Nos décideurs privés et publics qui ont permis que les nanotechnologies soient déjà employées en-dehors des milieux confinés propres à la recherche -les laboratoires- ("autrement dit" : qui ont fait du lobbying pour et/ou qui ont permis qu'elles soient déjà légalement pour partie présentes dans des produits de consommation courante) font courrir à l'ensemble des espèces vivantes de très grands risques (avec impacts potentiels sur la vitalité des individus, ainsi que bio-accumulation toxique tout au long des chaînes alimentaires) et dans tous les cas introduisent dans l'environnement des molécules qui n'y existaient pas et qui vont perturber, en l'état actuel de nos connaissances et capacités de dépollution, de manière irréversible le fonctionnement des écosystèmes.

Avis de Perdu Fabien saint martin le vinoux - le 15/10/2009

Sans être spécialiste des "nanos", je suis ingénieur chercheur en physique.

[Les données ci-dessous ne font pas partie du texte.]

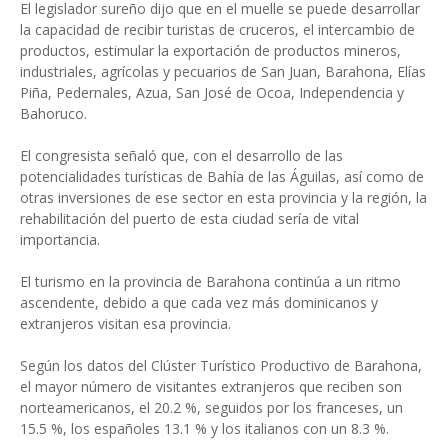
El legislador sureño dijo que en el muelle se puede desarrollar
la capacidad de recibir turistas de cruceros, el intercambio de
productos, estimular la exportación de productos mineros,
industriales, agrícolas y pecuarios de San Juan, Barahona, Elías
Piña, Pedernales, Azua, San José de Ocoa, Independencia y
Bahoruco.
El congresista señaló que, con el desarrollo de las
potencialidades turísticas de Bahía de las Águilas, así como de
otras inversiones de ese sector en esta provincia y la región, la
rehabilitación del puerto de esta ciudad sería de vital
importancia.
El turismo en la provincia de Barahona continúa a un ritmo
ascendente, debido a que cada vez más dominicanos y
extranjeros visitan esa provincia.
Según los datos del Clúster Turístico Productivo de Barahona,
el mayor número de visitantes extranjeros que reciben son
norteamericanos, el 20.2 %, seguidos por los franceses, un
15.5 %, los españoles 13.1 % y los italianos con un 8.3 %.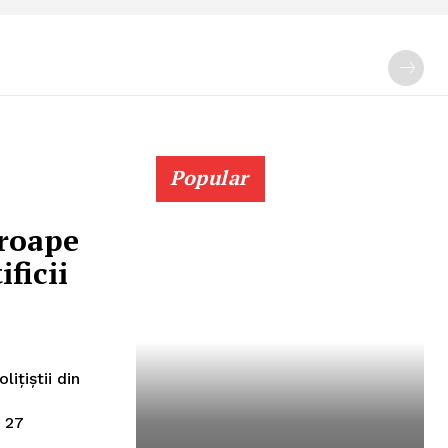
Popular
proape
ficii
e
- 27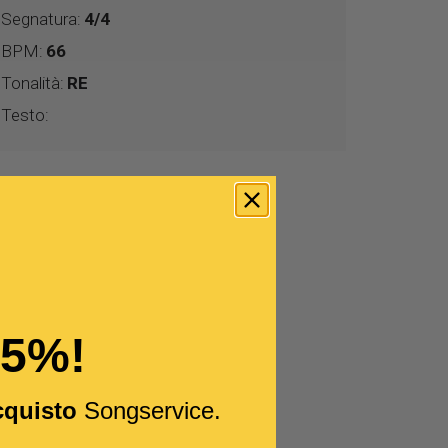
Segnatura:
4/4
BPM:
66
Tonalità:
RE
Testo:
15%!
cquisto
Songservice.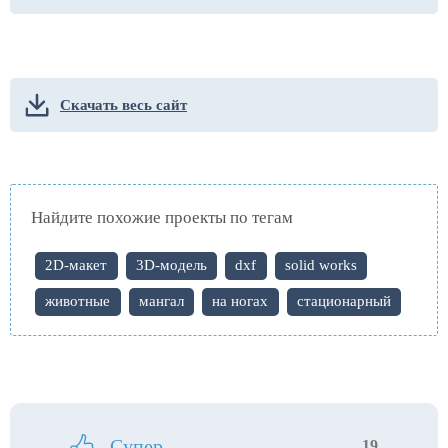
Скачать весь сайт
Найдите похожие проекты по тегам
2D-макет
3D-модель
dxf
solid works
животные
мангал
на ногах
стационарный
Супер
19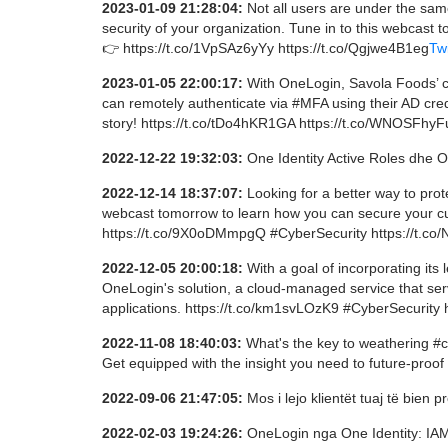
2023-01-09 21:28:04:
Not all users are under the same 
security of your organization. Tune in to this webcast t
👉 https://t.co/1VpSAz6yYy https://t.co/Qgjwe4B1eg
Twi
2023-01-05 22:00:17:
With OneLogin, Savola Foods’ co
can remotely authenticate via #MFA using their AD crede
story! https://t.co/tDo4hKR1GA https://t.co/WNOSFhyF
2022-12-22 19:32:03:
One Identity Active Roles dhe O
2022-12-14 18:37:07:
Looking for a better way to prot
webcast tomorrow to learn how you can secure your cus
https://t.co/9X0oDMmpgQ #CyberSecurity https://t.
2022-12-05 20:00:18:
With a goal of incorporating its
OneLogin's solution, a cloud-managed service that ser
applications. https://t.co/km1svLOzK9 #CyberSecurity
2022-11-08 18:40:03:
What's the key to weathering #c
Get equipped with the insight you need to future-proo
2022-09-06 21:47:05:
Mos i lejo klientët tuaj të bien p
2022-02-03 19:24:26:
OneLogin nga One Identity: IAM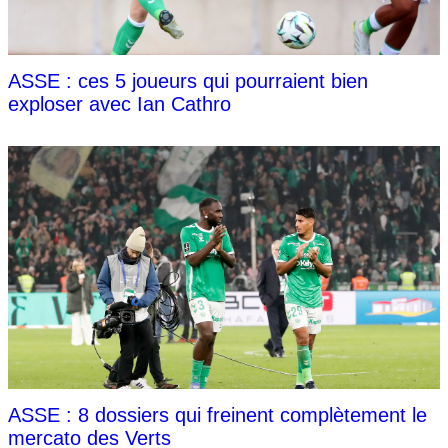
ASSE : ces 5 joueurs qui pourraient bien
exploser avec Ian Cathro
ASSE : 8 dossiers qui freinent complètement le
mercato des Verts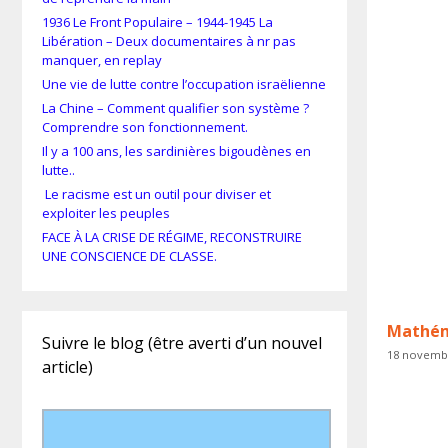
1936 Le Front Populaire – 1944-1945 La
Libération – Deux documentaires à nr pas
manquer, en replay
Une vie de lutte contre l’occupation israëlienne
La Chine – Comment qualifier son système ?
Comprendre son fonctionnement.
Il y a 100 ans, les sardinières bigoudènes en
lutte..
Le racisme est un outil pour diviser et
exploiter les peuples
FACE À LA CRISE DE RÉGIME, RECONSTRUIRE
UNE CONSCIENCE DE CLASSE.
Mathéma
Suivre le blog (être averti d’un nouvel
18 novemb
article)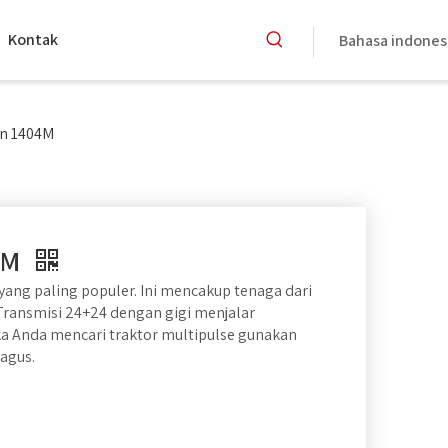
Kontak
Bahasa indones
n 1404M
4M
yang paling populer. Ini mencakup tenaga dari
 Transmisi 24+24 dengan gigi menjalar
ka Anda mencari traktor multipulse gunakan
agus.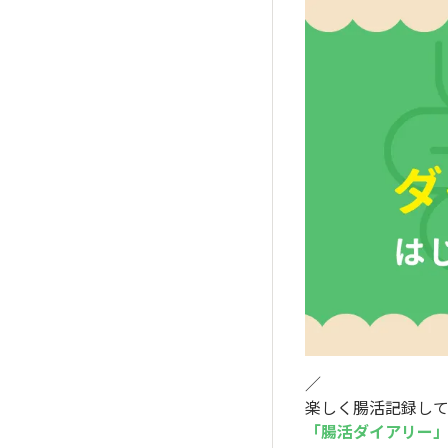
／
楽しく腸活記録し
「腸活ダイアリー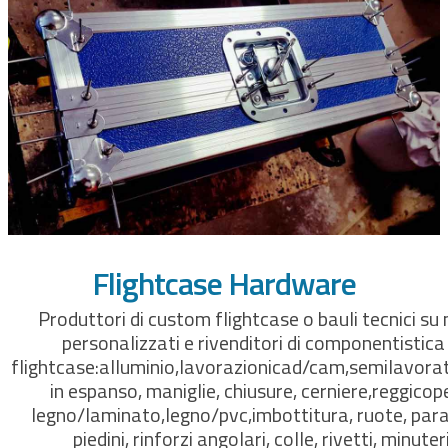
Flightcase Hardware
Produttori di custom flightcase o bauli tecnici su
personalizzati e rivenditori di componentistica
flightcase:alluminio,lavorazionicad/cam,semilavora
in espanso, maniglie, chiusure, cerniere,reggicope
legno/laminato,legno/pvc,imbottitura, ruote, para
piedini, rinforzi angolari, colle, rivetti, minuter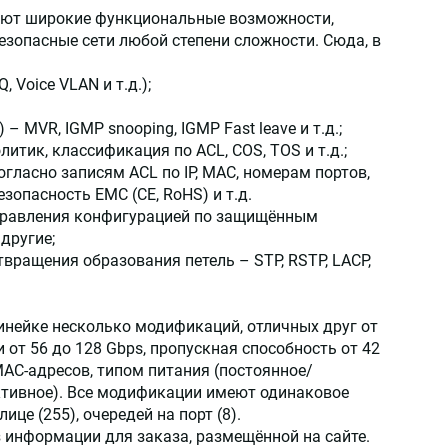
меют широкие функциональные возможности,
зопасные сети любой степени сложности. Сюда, в
Voice VLAN и т.д.);
 MVR, IGMP snooping, IGMP Fast leave и т.д.;
итик, классификация по ACL, COS, TOS и т.д.;
гласно записям ACL по IP, MAC, номерам портов,
зопасность EMC (CE, RoHS) и т.д.
правления конфигурацией по защищённым
 другие;
вращения образования петель – STP, RSTP, LACP,
инейке несколько модификаций, отличных друг от
от 56 до 128 Gbps, пропускная способность от 42
MAC-адресов, типом питания (постоянное/
ктивное). Все модификации имеют одинаковое
ице (255), очередей на порт (8).
 информации для заказа, размещённой на сайте.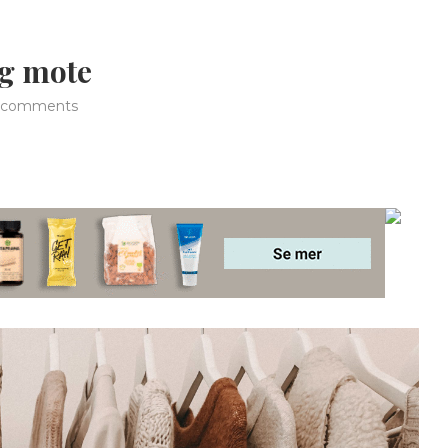
ig mote
 comments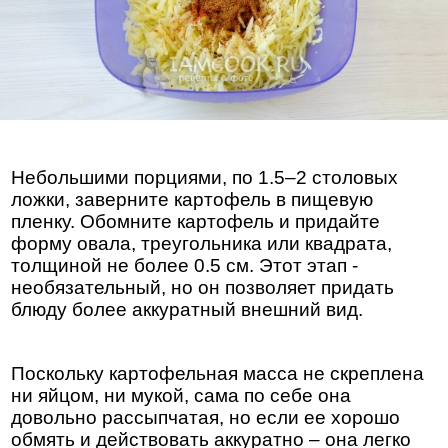
Небольшими порциями, по 1.5–2 столовых
ложки, заверните картофель в пищевую
пленку. Обомните картофель и придайте
форму овала, треугольника или квадрата,
толщиной не более 0.5 см. Этот этап -
необязательный, но он позволяет придать
блюду более аккуратный внешний вид.
Поскольку картофельная масса не скреплена
ни яйцом, ни мукой, сама по себе она
довольно рассыпчатая, но если ее хорошо
обмять и действовать аккуратно – она легко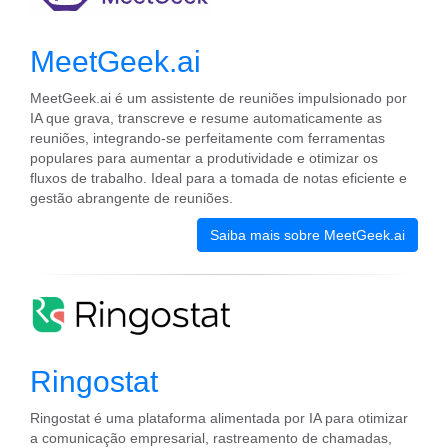
MeetGeek.ai
MeetGeek.ai é um assistente de reuniões impulsionado por
IA que grava, transcreve e resume automaticamente as
reuniões, integrando-se perfeitamente com ferramentas
populares para aumentar a produtividade e otimizar os
fluxos de trabalho. Ideal para a tomada de notas eficiente e
gestão abrangente de reuniões.
Saiba mais sobre MeetGeek.ai
Ringostat
Ringostat é uma plataforma alimentada por IA para otimizar
a comunicação empresarial, rastreamento de chamadas,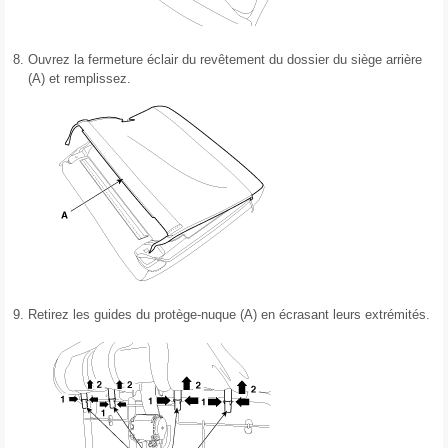
8.
Ouvrez la fermeture éclair du revêtement du dossier du siège arrière
(A) et remplissez.
9.
Retirez les guides du protège-nuque (A) en écrasant leurs extrémités.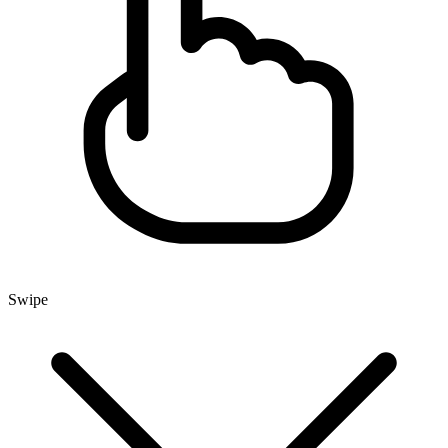
Swipe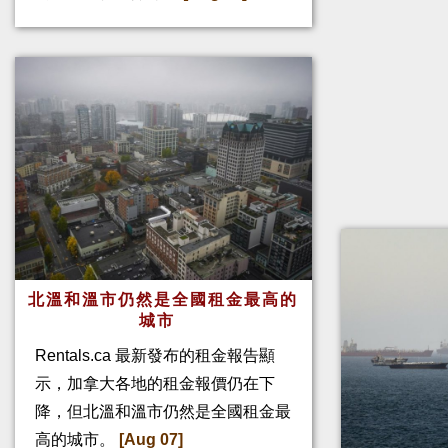
北溫和溫市仍然是全國租金最高的
城市
Rentals.ca 最新發布的租金報告顯
示，加拿大各地的租金報價仍在下
降，但北溫和溫市仍然是全國租金最
高的城市。
[Aug 07]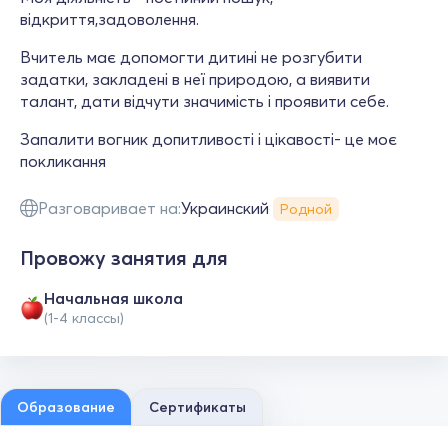
відкриття,задоволення.
Вчитель має допомогти дитині не розгубити
задатки, закладені в неї природою, а виявити
талант, дати відчути значимість і проявити себе.
Запалити вогник допитливості і цікавості- це моє
покликання
Разговаривает на:
Украинский
Родной
Провожу занятия для
Начальная школа
(1-4 классы)
Образование
Сертификаты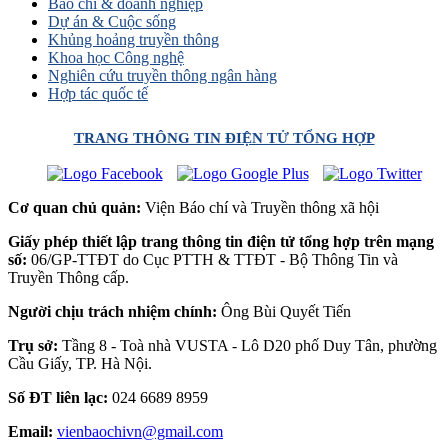
Báo chí & doanh nghiệp
Dự án & Cuộc sống
Khủng hoảng truyền thông
Khoa học Công nghệ
Nghiên cứu truyền thông ngân hàng
Hợp tác quốc tế
TRANG THÔNG TIN ĐIỆN TỬ TỔNG HỢP
Cơ quan chủ quản:
Viện Báo chí và Truyền thông xã hội
Giấy phép thiết lập trang thông tin điện tử tổng hợp trên mạng
số:
06/GP-TTĐT do Cục PTTH & TTĐT - Bộ Thông Tin và
Truyền Thông cấp.
Người chịu trách nhiệm chính:
Ông Bùi Quyết Tiến
Trụ sở:
Tầng 8 - Toà nhà VUSTA - Lô D20 phố Duy Tân, phường
Cầu Giấy, TP. Hà Nội.
Số ĐT liên lạc:
024 6689 8959
Email:
vienbaochivn@gmail.com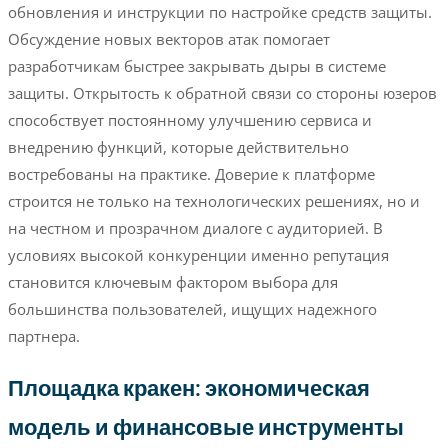
обновления и инструкции по настройке средств защиты.
Обсуждение новых векторов атак помогает
разработчикам быстрее закрывать дыры в системе
защиты. Открытость к обратной связи со стороны юзеров
способствует постоянному улучшению сервиса и
внедрению функций, которые действительно
востребованы на практике. Доверие к платформе
строится не только на технологических решениях, но и
на честном и прозрачном диалоге с аудиторией. В
условиях высокой конкуренции именно репутация
становится ключевым фактором выбора для
большинства пользователей, ищущих надежного
партнера.
Площадка кракен: экономическая
модель и финансовые инструменты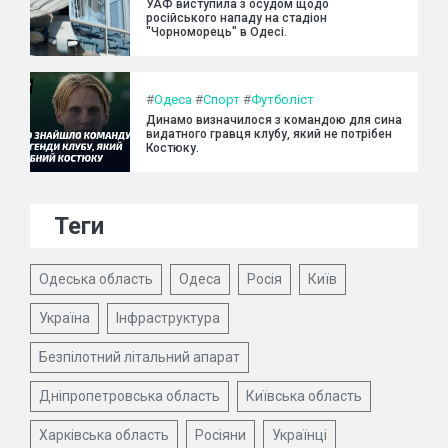
УАФ виступила з осудом щодо
російського нападу на стадіон
"Чорноморець" в Одесі.
#
Одеса
#
Спорт
#
Футболіст
Динамо визначилося з командою для сина
видатного гравця клубу, який не потрібен
Костюку.
Теги
Одеська область
Одеса
Росія
Київ
Україна
Інфраструктура
Безпілотний літальний апарат
Дніпропетровська область
Київська область
Харківська область
Росіяни
Українці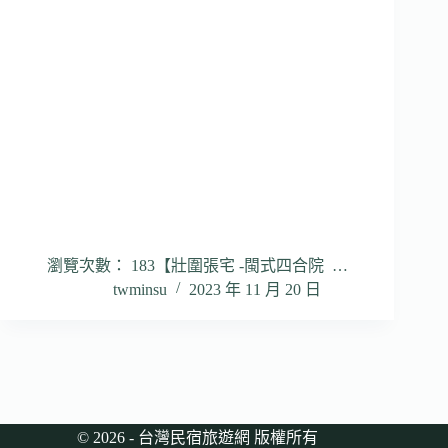
瀏覽次數： 183【壯圍張宅 -閩式四合院 …
twminsu
2023 年 11 月 20 日
© 2026 - 台灣民宿旅遊網 版權所有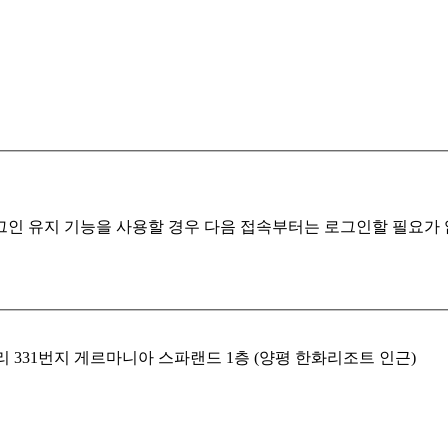
인 유지 기능을 사용할 경우 다음 접속부터는 로그인할 필요가 없
리 331번지 게르마니아 스파랜드 1층 (양평 한화리조트 인근)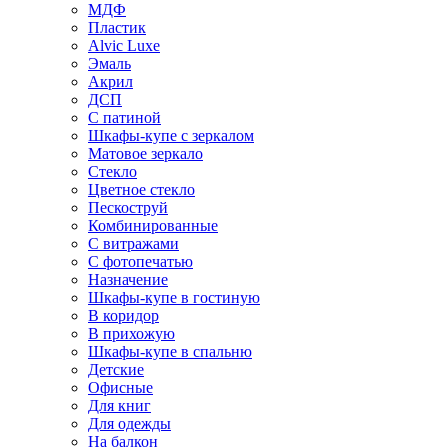
МДФ
Пластик
Alvic Luxe
Эмаль
Акрил
ДСП
С патиной
Шкафы-купе с зеркалом
Матовое зеркало
Стекло
Цветное стекло
Пескоструй
Комбинированные
С витражами
С фотопечатью
Назначение
Шкафы-купе в гостиную
В коридор
В прихожую
Шкафы-купе в спальню
Детские
Офисные
Для книг
Для одежды
На балкон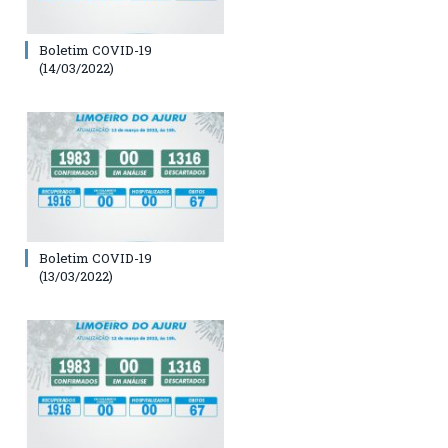
Boletim COVID-19
(14/03/2022)
Boletim COVID-19
(13/03/2022)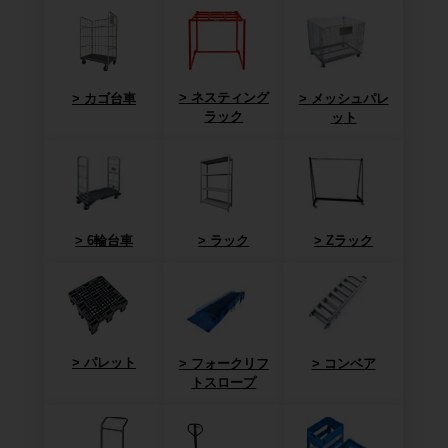
ネスティング
カゴ台車
メッシュパレ
ラック
ット
6輪台車
ラック
Zラック
パレット
フォークリフ
コンベア
トスロープ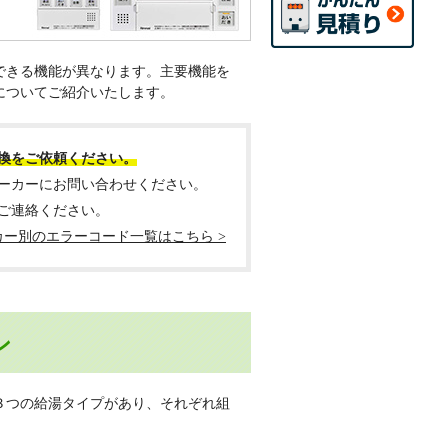
できる機能が異なります。主要機能を
についてご紹介いたします。
換をご依頼ください。
ーカーにお問い合わせください。
ご連絡ください。
カー別のエラーコード一覧はこちら >
ン
３つの給湯タイプがあり、それぞれ組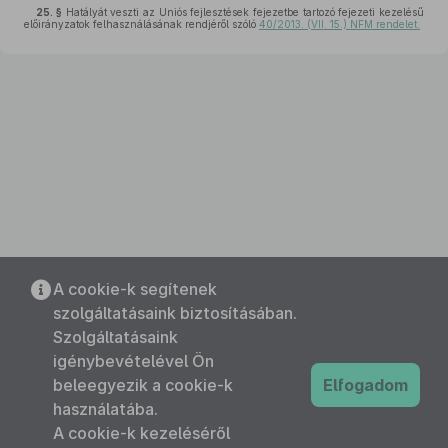
25. §
Hatályát veszti az Uniós fejlesztések fejezetbe tartozó fejezeti kezelésű
előirányzatok felhasználásának rendjéről szóló
40/2013. (VII. 15.) NFM rendelet.
A cookie-k segítenek
szolgáltatásaink biztosításában.
Szolgáltatásaink
igénybevételével Ön
beleegyezik a cookie-k
Elfogadom
használatába.
A cookie-k kezeléséről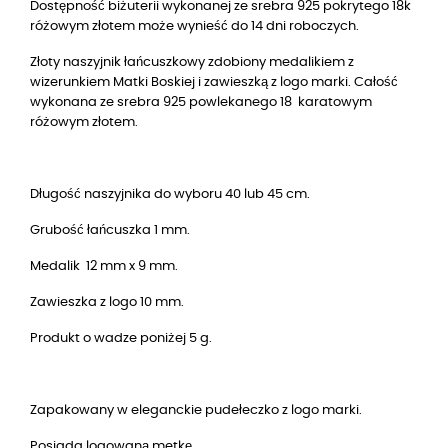
Dostępność biżuterii wykonanej ze srebra 925 pokrytego 18k
różowym złotem może wynieść do 14 dni roboczych.
Złoty naszyjnik łańcuszkowy zdobiony medalikiem z
wizerunkiem Matki Boskiej i zawieszką z logo marki. Całość
wykonana ze srebra 925 powlekanego 18 karatowym
różowym złotem.
Długość naszyjnika do wyboru 40 lub 45 cm.
Grubość łańcuszka 1 mm.
Medalik 12 mm x 9 mm.
Zawieszka z logo 10 mm.
Produkt o wadze poniżej 5 g.
Zapakowany w eleganckie pudełeczko z logo marki.
Posiada logowaną metkę.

Voici ma position : De par leurs propriétés uniques (grande mobilité, grande surface de contact,...), les nanoparticules ont la possibilité d'avoir des effets supérieurs de plusieurs ordres de grandeur à ceux des matériaux courants. De ce fait, elles peuvent à la fois apporter de grandes innovations technologiques dont le monde a besoin (je pense en particulier au domaine de l'énergie), et présenter des risques d'un nouveau type. Pour éviter de devoir faire machine arrière dans l'avenir (comme c'est actuellement le cas sur de nombreux produits chimiques), je pense que ces produits fondamentalement nouveaux devraient faire l'objet d'une autorisation de mise sur le marché qui permettrait d'évaluer et de mettre en balance "l'utilité" sociale du produit et sa "nocivité" potentielle. Cela ne briderait pas la recherche car cette autorisation ne concernerait que la mise sur le marché. Je ne parle pas de principe de précaution car celui-ci tend à interdire tout produit dès que son innocuité totale n'est pas sûre à 100%, même si son utilité sociale est manifeste et très importante.

Avis de bredel stéphane-  76490 st wandrille - le 15/10/2009

Avec les nanotechnologies ne va t'on pas ,encore, vers des catastrophes sanitaires et environnentales comme pour l'amiante et les OGM ? le fait que l'armée est été la première intéressé ( comme pour le nucléaire) va encore nous conduire à la désinformation et au secret. Et pourquoi ce " débat " arrive t 'il si tard alors que des sommes astronomiques ont déjà été injectées dans cette technologie contre nature ?? Comme souvent, on met sur le marché, on prend l'argent et on espère qu'il se passera au moins une génération avant d'avoir un procès

Avis de weemaels henry-  5561 Celles - le 15/10/2009

L'initiative est louable comme son retard est regrettable . Cependant l'affrontement n'en est qu'a ses début . La révolution scientifique que nous connaissons inaugure une ére particuliére dans l'histoire de notre humanité. La révolution industrielle suivra . Seule une révolution politique pourra nous donner les moyens d'échapper à la tyrannie que nous connaissons aujourdhui

Avis de   - le 14/10/2009

Information du Groupe MARS CHOCOLAT FRANCE

Le groupe MARS a été récemment cité dans un article du canard enchainé comme utilisateur des nanotechnologies.

Il nous paraît donc important d'éclairer sur la situation réelle : Mars Chocolat Europe n'emploie aucune nanoparticule dans ses fabrications industrielles.

La confusion provient peut être du fait que nous avions déposé en 1996 un brevet relatif à ce sujet, tout comme nous déposons chaque année plusieurs brevets. Celui-ci a été abandonné dès 1996 et n'a jamais été mis en oeuvre.